そしてそのままDJ KRUSHへ。彼は、その時その時のイベントやフェスの趣旨に合わせ、使用する楽曲の雰囲気は大きく変えているように思う。昨年のFREAKSでは、ドラムンベースとダブステップなどをセットに多く組み込んでいた記憶があるが、今回はアンダーグラウンドなヒップホップがほとんどだった。ただ、いつ見てもDJ KRUSHの纏う空気感や鳴りは変わらないように思う。特にスネアを入れるタイミングや、そのリズムを聞いているとDJ KRUSHのプレイを聞いているんだと思える。
   
ここからは、さまざまなアーティストを行ったり来たりして掻い摘んで聞いていた。RUB N TUGは、グルーヴィーでありながら、もはやロックと思えるほど攻撃的なプレイに驚き、あのサウンドシステムのポテンシャルが充分に発揮されたDEADBEAT+TIKIMANのライブ、次の曲がまったく想像できなかった優れた選曲性で会場をわかせたSEAHAWKS、夜を連想させる鳴りでまるでセカンドステージに突入したかのようなLEGOWELT、そしてヘッドライナーのFRIENDLY FIRES。FRIENDLY FIRESのパフォーマンス中には、ちょうど満月が顔をだし、彼らの歌声をより神秘的なものへと昇華させていたのかもしれない。

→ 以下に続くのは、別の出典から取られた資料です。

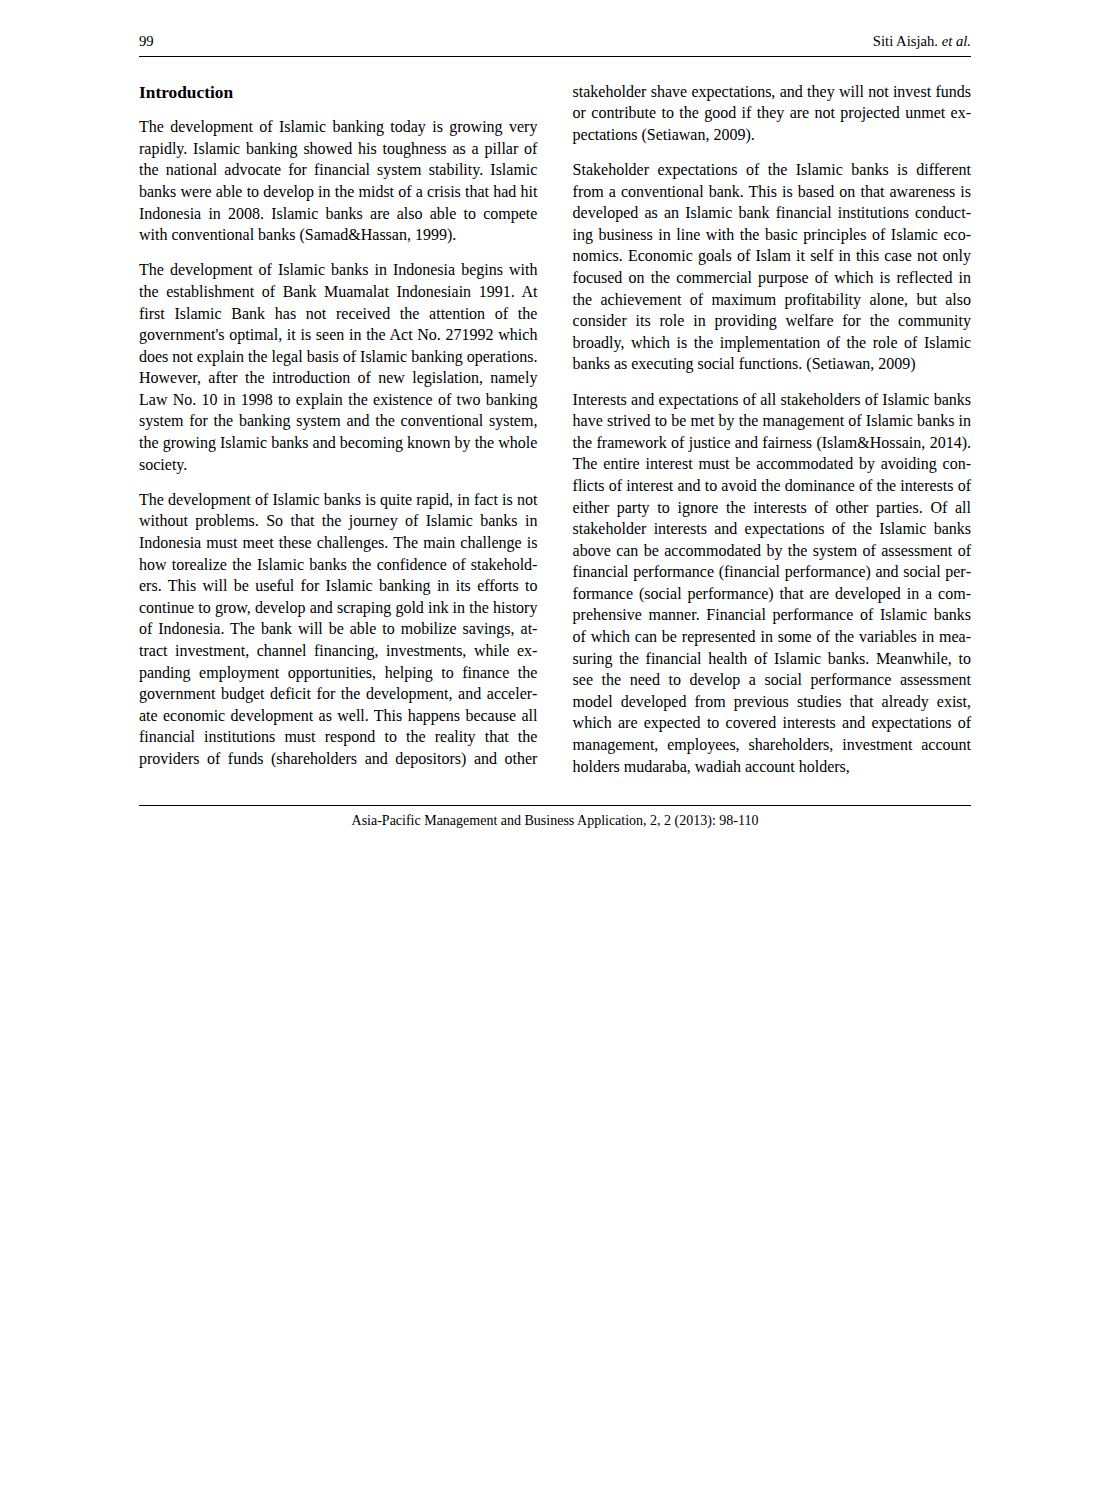99 Siti Aisjah. et al.
Introduction
The development of Islamic banking today is growing very rapidly. Islamic banking showed his toughness as a pillar of the national advocate for financial system stability. Islamic banks were able to develop in the midst of a crisis that had hit Indonesia in 2008. Islamic banks are also able to compete with conventional banks (Samad&Hassan, 1999).
The development of Islamic banks in Indonesia begins with the establishment of Bank Muamalat Indonesiain 1991. At first Islamic Bank has not received the attention of the government's optimal, it is seen in the Act No. 271992 which does not explain the legal basis of Islamic banking operations. However, after the introduction of new legislation, namely Law No. 10 in 1998 to explain the existence of two banking system for the banking system and the conventional system, the growing Islamic banks and becoming known by the whole society.
The development of Islamic banks is quite rapid, in fact is not without problems. So that the journey of Islamic banks in Indonesia must meet these challenges. The main challenge is how torealize the Islamic banks the confidence of stakeholders. This will be useful for Islamic banking in its efforts to continue to grow, develop and scraping gold ink in the history of Indonesia. The bank will be able to mobilize savings, attract investment, channel financing, investments, while expanding employment opportunities, helping to finance the government budget deficit for the development, and accelerate economic development as well. This happens because all financial institutions must respond to the reality that the providers of funds (shareholders and depositors) and other stakeholder shave expectations, and they will not invest funds or contribute to the good if they are not projected unmet expectations (Setiawan, 2009).
Stakeholder expectations of the Islamic banks is different from a conventional bank. This is based on that awareness is developed as an Islamic bank financial institutions conducting business in line with the basic principles of Islamic economics. Economic goals of Islam it self in this case not only focused on the commercial purpose of which is reflected in the achievement of maximum profitability alone, but also consider its role in providing welfare for the community broadly, which is the implementation of the role of Islamic banks as executing social functions. (Setiawan, 2009)
Interests and expectations of all stakeholders of Islamic banks have strived to be met by the management of Islamic banks in the framework of justice and fairness (Islam&Hossain, 2014). The entire interest must be accommodated by avoiding conflicts of interest and to avoid the dominance of the interests of either party to ignore the interests of other parties. Of all stakeholder interests and expectations of the Islamic banks above can be accommodated by the system of assessment of financial performance (financial performance) and social performance (social performance) that are developed in a comprehensive manner. Financial performance of Islamic banks of which can be represented in some of the variables in measuring the financial health of Islamic banks. Meanwhile, to see the need to develop a social performance assessment model developed from previous studies that already exist, which are expected to covered interests and expectations of management, employees, shareholders, investment account holders mudaraba, wadiah account holders,
Asia-Pacific Management and Business Application, 2, 2 (2013): 98-110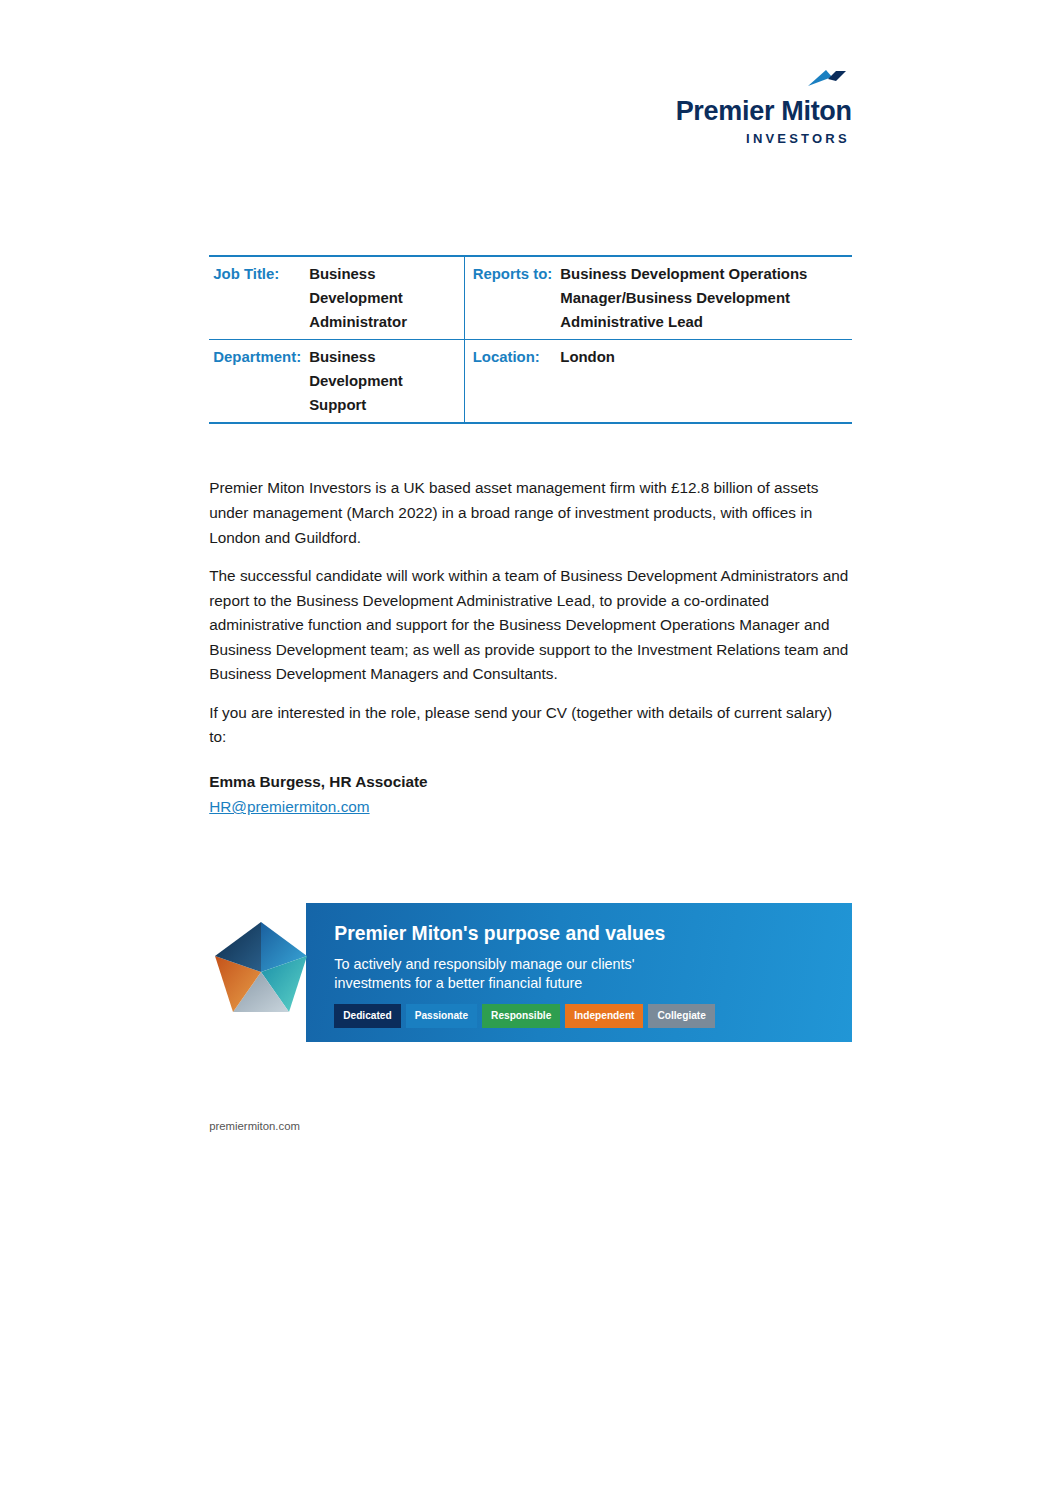Premier Miton
INVESTORS
| Job Title: | Business Development Administrator | Reports to: | Business Development Operations Manager/Business Development Administrative Lead |
| Department: | Business Development Support | Location: | London |
Premier Miton Investors is a UK based asset management firm with £12.8 billion of assets under management (March 2022) in a broad range of investment products, with offices in London and Guildford.
The successful candidate will work within a team of Business Development Administrators and report to the Business Development Administrative Lead, to provide a co-ordinated administrative function and support for the Business Development Operations Manager and Business Development team; as well as provide support to the Investment Relations team and Business Development Managers and Consultants.
If you are interested in the role, please send your CV (together with details of current salary) to:
Emma Burgess, HR Associate
HR@premiermiton.com
Premier Miton's purpose and values
To actively and responsibly manage our clients' investments for a better financial future
Dedicated
Passionate
Responsible
Independent
Collegiate
premiermiton.com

XLANDとしては初めての開催となる今回、延5000人が来場したようだ。一概に来場者数で盛り上がりを判断するのは、難しいと思うが、XLANDはLABYRINTHやTAICO CLUBとは、また違った方向性で認知され、より大きくなっていくフェスになるだろう。あまり人気になりすぎるのも嫌だけれども、このジレンマだけはしょうがない。しかし来年は、どんなラインナップで開催されるか非常に楽しみだ。